::: DATASET RECORDS :::

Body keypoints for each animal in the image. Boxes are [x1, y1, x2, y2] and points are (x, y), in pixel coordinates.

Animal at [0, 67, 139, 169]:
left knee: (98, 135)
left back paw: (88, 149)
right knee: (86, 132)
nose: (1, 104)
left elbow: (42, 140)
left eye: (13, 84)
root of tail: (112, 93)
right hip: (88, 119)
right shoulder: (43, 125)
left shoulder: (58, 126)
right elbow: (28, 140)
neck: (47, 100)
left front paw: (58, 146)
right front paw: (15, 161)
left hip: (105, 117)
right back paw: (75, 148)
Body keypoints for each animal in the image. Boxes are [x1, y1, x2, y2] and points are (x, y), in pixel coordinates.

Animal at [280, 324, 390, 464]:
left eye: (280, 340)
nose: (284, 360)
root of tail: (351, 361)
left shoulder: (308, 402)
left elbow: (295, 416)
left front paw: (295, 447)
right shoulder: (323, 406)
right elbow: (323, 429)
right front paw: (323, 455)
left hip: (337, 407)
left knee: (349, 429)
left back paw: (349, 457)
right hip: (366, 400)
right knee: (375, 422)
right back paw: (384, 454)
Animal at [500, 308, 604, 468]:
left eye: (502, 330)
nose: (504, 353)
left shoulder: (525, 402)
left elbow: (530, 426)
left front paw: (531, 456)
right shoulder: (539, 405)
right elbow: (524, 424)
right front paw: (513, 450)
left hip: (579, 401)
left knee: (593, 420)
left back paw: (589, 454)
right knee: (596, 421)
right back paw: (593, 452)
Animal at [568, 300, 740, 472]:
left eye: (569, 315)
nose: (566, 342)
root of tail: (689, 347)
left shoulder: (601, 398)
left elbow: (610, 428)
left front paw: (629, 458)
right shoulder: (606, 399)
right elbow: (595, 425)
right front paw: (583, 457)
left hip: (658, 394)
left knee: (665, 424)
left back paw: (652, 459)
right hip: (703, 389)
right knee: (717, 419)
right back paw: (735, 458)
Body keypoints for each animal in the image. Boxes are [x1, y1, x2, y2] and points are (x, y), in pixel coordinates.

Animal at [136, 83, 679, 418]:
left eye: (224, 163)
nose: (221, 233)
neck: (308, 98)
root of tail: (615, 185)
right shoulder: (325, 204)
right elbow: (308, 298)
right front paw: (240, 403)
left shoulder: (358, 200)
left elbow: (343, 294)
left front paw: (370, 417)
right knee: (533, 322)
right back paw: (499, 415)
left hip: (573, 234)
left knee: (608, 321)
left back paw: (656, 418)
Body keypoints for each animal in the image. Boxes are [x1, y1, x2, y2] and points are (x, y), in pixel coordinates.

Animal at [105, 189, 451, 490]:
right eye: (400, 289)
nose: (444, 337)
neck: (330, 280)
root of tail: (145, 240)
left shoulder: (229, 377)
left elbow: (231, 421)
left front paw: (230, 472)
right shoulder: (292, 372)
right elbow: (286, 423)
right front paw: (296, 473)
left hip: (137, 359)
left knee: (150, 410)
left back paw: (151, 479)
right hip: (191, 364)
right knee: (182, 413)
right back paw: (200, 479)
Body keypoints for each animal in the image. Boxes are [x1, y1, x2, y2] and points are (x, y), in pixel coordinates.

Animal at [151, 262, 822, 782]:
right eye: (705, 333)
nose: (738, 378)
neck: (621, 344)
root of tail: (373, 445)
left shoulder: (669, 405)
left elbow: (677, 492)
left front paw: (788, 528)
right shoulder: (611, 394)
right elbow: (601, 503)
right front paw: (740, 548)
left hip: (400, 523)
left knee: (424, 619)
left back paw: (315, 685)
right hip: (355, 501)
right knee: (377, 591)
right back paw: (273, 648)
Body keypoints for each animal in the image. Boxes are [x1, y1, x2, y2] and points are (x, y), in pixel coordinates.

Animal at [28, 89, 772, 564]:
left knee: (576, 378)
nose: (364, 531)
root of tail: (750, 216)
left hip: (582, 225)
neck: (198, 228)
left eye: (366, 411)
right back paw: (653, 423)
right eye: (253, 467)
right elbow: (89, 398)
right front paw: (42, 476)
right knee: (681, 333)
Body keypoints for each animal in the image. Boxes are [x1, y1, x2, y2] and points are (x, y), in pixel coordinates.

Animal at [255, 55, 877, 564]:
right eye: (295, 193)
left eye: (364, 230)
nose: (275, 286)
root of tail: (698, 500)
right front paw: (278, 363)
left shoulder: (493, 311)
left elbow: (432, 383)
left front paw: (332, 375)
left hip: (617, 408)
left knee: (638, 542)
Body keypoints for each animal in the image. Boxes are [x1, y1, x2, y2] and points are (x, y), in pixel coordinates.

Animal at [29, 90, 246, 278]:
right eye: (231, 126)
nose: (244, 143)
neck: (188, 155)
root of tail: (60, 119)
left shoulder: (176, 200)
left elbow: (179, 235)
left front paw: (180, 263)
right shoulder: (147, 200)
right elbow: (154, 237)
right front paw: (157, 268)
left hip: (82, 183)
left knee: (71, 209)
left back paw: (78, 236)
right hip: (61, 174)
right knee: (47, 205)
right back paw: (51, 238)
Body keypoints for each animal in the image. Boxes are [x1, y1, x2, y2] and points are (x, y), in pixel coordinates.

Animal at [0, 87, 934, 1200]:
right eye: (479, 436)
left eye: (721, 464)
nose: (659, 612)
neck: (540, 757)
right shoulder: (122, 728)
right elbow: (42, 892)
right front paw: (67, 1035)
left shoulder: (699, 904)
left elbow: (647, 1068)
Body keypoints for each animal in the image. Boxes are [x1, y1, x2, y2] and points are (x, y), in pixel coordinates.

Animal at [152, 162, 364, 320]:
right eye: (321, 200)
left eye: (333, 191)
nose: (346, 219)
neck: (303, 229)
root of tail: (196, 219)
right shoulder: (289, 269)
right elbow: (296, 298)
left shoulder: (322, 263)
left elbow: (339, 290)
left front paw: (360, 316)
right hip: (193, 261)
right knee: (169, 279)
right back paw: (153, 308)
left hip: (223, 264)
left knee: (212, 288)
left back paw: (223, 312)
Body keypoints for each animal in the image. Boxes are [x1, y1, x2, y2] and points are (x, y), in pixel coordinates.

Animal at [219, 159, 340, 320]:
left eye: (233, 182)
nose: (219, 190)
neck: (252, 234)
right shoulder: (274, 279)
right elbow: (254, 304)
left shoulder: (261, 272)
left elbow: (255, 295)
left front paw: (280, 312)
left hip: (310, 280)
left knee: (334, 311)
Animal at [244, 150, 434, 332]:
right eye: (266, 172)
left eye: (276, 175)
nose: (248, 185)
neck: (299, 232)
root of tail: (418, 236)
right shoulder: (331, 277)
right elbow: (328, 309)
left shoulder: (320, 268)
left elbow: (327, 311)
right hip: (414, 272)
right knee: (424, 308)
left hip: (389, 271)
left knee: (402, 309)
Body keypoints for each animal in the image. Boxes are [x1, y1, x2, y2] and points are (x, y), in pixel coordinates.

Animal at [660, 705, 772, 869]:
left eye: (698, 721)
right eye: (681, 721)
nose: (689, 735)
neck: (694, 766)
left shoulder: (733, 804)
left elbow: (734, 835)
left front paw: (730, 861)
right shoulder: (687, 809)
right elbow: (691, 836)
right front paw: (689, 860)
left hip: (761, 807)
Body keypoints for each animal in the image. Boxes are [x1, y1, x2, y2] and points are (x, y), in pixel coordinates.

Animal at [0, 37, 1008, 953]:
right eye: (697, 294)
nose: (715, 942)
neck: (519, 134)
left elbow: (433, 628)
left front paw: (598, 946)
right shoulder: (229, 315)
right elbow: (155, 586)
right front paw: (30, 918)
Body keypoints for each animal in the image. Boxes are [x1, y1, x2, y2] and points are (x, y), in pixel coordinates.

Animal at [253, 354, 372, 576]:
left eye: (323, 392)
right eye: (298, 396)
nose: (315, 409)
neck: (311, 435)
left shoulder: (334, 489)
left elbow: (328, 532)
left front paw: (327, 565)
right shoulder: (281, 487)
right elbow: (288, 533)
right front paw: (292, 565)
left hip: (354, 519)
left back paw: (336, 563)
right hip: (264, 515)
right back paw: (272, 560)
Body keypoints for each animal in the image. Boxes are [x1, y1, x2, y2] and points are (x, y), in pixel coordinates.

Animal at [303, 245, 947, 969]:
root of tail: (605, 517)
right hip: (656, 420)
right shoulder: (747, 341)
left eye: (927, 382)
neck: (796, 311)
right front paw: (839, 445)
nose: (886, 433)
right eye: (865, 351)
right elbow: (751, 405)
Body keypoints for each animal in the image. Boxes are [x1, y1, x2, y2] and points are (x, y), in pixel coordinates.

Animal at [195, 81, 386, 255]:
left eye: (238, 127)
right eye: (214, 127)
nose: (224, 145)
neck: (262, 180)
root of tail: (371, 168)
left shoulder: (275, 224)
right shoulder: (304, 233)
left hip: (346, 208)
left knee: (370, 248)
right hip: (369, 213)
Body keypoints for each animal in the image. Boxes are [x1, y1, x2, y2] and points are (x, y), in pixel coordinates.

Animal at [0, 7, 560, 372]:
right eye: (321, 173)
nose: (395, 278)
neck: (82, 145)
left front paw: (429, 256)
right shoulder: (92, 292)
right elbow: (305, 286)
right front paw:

:::

EXERCISE AIM – Write the opening line of the data above and every line after it, exactly, stopping once you have written the line with "right shoulder: (325, 204)".

OUTPUT FOR THIS TASK –
Body keypoints for each animal in the image. Boxes are [x1, y1, x2, y2] and points are (x, y), in pixel coordinates.

Animal at [0, 67, 139, 169]:
left knee: (98, 135)
left back paw: (88, 149)
right knee: (86, 132)
nose: (1, 104)
left elbow: (42, 140)
left eye: (13, 84)
root of tail: (112, 93)
right hip: (88, 119)
right shoulder: (43, 125)
left shoulder: (58, 126)
right elbow: (28, 140)
neck: (47, 100)
left front paw: (58, 146)
right front paw: (15, 161)
left hip: (105, 117)
right back paw: (75, 148)
Body keypoints for each animal in the image. Boxes are [x1, y1, x2, y2] and points are (x, y), in pixel coordinates.

Animal at [280, 324, 390, 464]:
left eye: (280, 340)
nose: (284, 360)
root of tail: (351, 361)
left shoulder: (308, 402)
left elbow: (295, 416)
left front paw: (295, 447)
right shoulder: (323, 406)
right elbow: (323, 429)
right front paw: (323, 455)
left hip: (337, 407)
left knee: (349, 429)
left back paw: (349, 457)
right hip: (366, 400)
right knee: (375, 422)
right back paw: (384, 454)
Animal at [500, 308, 604, 468]:
left eye: (502, 330)
nose: (504, 353)
left shoulder: (525, 402)
left elbow: (530, 426)
left front paw: (531, 456)
right shoulder: (539, 405)
right elbow: (524, 424)
right front paw: (513, 450)
left hip: (579, 401)
left knee: (593, 420)
left back paw: (589, 454)
right knee: (596, 421)
right back paw: (593, 452)
Animal at [568, 300, 740, 472]:
left eye: (569, 315)
nose: (566, 342)
root of tail: (689, 347)
left shoulder: (601, 398)
left elbow: (610, 428)
left front paw: (629, 458)
right shoulder: (606, 399)
right elbow: (595, 425)
right front paw: (583, 457)
left hip: (658, 394)
left knee: (665, 424)
left back paw: (652, 459)
right hip: (703, 389)
right knee: (717, 419)
right back paw: (735, 458)
Body keypoints for each animal in the image. Boxes are [x1, y1, x2, y2] and points are (x, y), in pixel coordinates.

Animal at [136, 83, 679, 418]:
left eye: (224, 163)
nose: (221, 233)
neck: (308, 98)
root of tail: (615, 185)
right shoulder: (325, 204)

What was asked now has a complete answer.